----- Data for this exercise -----

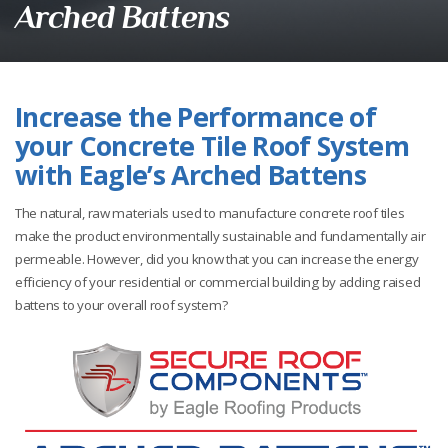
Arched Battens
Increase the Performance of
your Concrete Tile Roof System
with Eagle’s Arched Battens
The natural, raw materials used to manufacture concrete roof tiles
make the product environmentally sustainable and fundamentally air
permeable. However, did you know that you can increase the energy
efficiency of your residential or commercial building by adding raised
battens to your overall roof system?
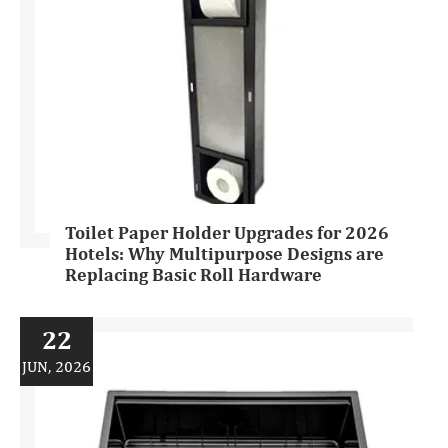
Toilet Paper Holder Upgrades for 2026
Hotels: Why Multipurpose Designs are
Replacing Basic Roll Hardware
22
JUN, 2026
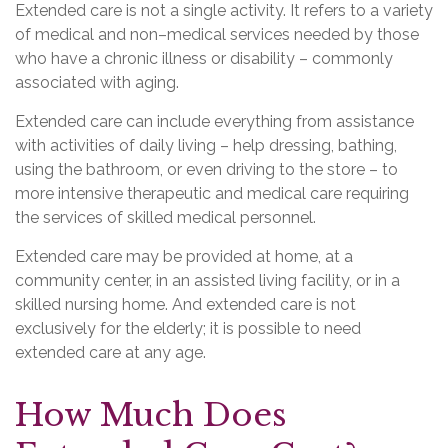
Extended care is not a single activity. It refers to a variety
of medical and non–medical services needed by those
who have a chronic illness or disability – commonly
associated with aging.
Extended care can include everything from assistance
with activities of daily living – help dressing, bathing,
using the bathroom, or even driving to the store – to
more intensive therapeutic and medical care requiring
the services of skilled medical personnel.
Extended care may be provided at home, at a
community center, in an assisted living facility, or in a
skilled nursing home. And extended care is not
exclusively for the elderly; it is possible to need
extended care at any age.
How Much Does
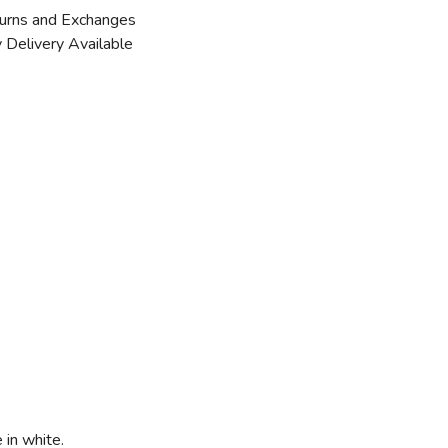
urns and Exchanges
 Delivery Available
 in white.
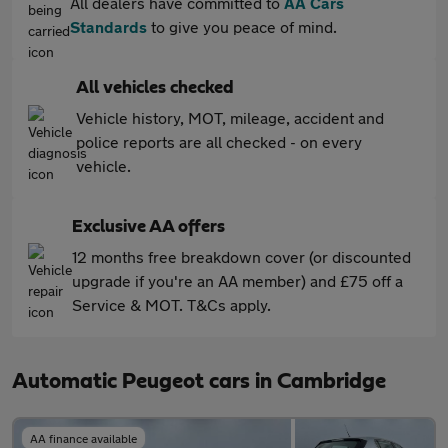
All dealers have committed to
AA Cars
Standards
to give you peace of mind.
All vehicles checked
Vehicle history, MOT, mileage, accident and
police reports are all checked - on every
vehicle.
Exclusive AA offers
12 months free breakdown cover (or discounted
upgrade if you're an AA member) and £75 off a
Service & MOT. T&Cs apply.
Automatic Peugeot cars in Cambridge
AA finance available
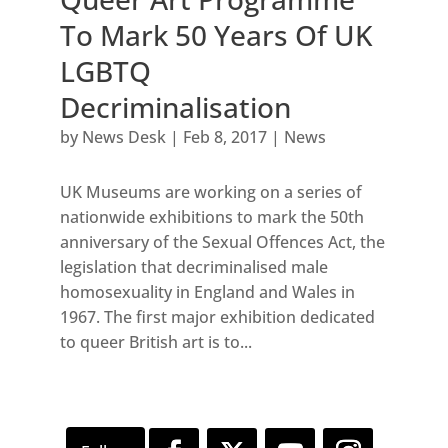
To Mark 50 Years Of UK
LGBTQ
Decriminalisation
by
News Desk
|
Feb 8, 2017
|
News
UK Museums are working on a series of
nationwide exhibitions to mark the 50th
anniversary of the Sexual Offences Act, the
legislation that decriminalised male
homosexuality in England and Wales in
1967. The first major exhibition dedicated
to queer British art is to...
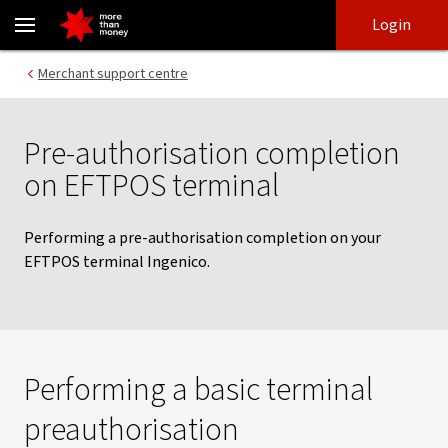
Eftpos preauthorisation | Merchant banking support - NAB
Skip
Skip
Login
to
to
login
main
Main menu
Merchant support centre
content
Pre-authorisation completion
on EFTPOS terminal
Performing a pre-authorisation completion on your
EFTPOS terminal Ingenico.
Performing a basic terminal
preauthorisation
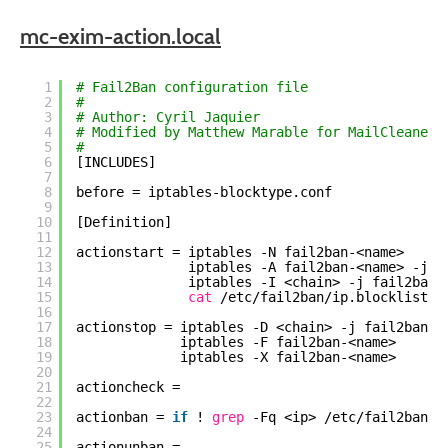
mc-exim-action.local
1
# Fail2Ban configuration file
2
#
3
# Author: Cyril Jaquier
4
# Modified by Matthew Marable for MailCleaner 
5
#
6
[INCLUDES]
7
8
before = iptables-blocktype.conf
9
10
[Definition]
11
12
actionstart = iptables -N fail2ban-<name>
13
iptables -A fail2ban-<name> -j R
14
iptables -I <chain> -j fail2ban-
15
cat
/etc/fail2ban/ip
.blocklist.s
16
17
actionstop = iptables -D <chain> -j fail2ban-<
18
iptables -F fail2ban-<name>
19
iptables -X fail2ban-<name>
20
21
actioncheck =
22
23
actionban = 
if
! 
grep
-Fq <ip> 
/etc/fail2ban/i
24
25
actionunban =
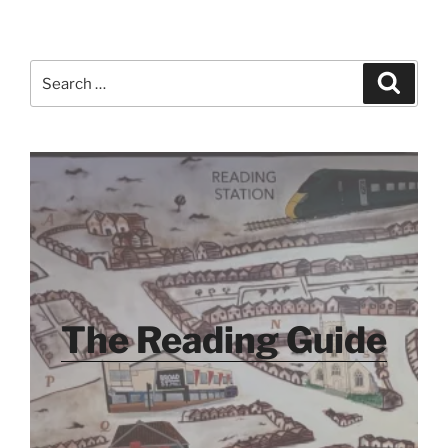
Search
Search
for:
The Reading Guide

-----

Reproduce all of the entries above, replacing "skilled" with "licensed" everywhere it occurs and leaving everything else unchanged. Leave the pictures out of your answer.

## Answer
Arched Battens
Increase the Performance of
your Concrete Tile Roof System
with Eagle’s Arched Battens
The natural, raw materials used to manufacture concrete roof tiles
make the product environmentally sustainable and fundamentally air
permeable. However, did you know that you can increase the energy
efficiency of your residential or commercial building by adding raised
battens to your overall roof system?
Toilet Paper Holder Upgrades for 2026
Hotels: Why Multipurpose Designs are
Replacing Basic Roll Hardware
22
JUN, 2026
Extended care is not a single activity. It refers to a variety
of medical and non–medical services needed by those
who have a chronic illness or disability – commonly
associated with aging.
Extended care can include everything from assistance
with activities of daily living – help dressing, bathing,
using the bathroom, or even driving to the store – to
more intensive therapeutic and medical care requiring
the services of licensed medical personnel.
Extended care may be provided at home, at a
community center, in an assisted living facility, or in a
licensed nursing home. And extended care is not
exclusively for the elderly; it is possible to need
extended care at any age.
How Much Does
urns and Exchanges
 Delivery Available
 in white.
All dealers have committed to
AA Cars
Standards
to give you peace of mind.
All vehicles checked
Vehicle history, MOT, mileage, accident and
police reports are all checked - on every
vehicle.
Exclusive AA offers
12 months free breakdown cover (or discounted
upgrade if you're an AA member) and £75 off a
Service & MOT. T&Cs apply.
Automatic Peugeot cars in Cambridge
AA finance available
To Mark 50 Years Of UK
LGBTQ
Decriminalisation
by
News Desk
|
Feb 8, 2017
|
News
UK Museums are working on a series of
nationwide exhibitions to mark the 50th
anniversary of the Sexual Offences Act, the
legislation that decriminalised male
homosexuality in England and Wales in
1967. The first major exhibition dedicated
to queer British art is to...
Eftpos preauthorisation | Merchant banking support - NAB
Skip
Skip
Login
to
to
login
main
Main menu
Merchant support centre
content
Pre-authorisation completion
on EFTPOS terminal
Performing a pre-authorisation completion on your
EFTPOS terminal Ingenico.
Performing a basic terminal
preauthorisation
mc-exim-action.local
1
# Fail2Ban configuration file
2
#
3
# Author: Cyril Jaquier
4
# Modified by Matthew Marable for MailCleaner 
5
#
6
[INCLUDES]
7
8
before = iptables-blocktype.conf
9
10
[Definition]
11
12
actionstart = iptables -N fail2ban-<name>
13
iptables -A fail2ban-<name> -j R
14
iptables -I <chain> -j fail2ban-
15
cat
/etc/fail2ban/ip
.blocklist.s
16
17
actionstop = iptables -D <chain> -j fail2ban-<
18
iptables -F fail2ban-<name>
19
iptables -X fail2ban-<name>
20
21
actioncheck =
22
23
actionban = 
if
! 
grep
-Fq <ip> 
/etc/fail2ban/i
24
25
actionunban =
Search
Search
for:
The Reading Guide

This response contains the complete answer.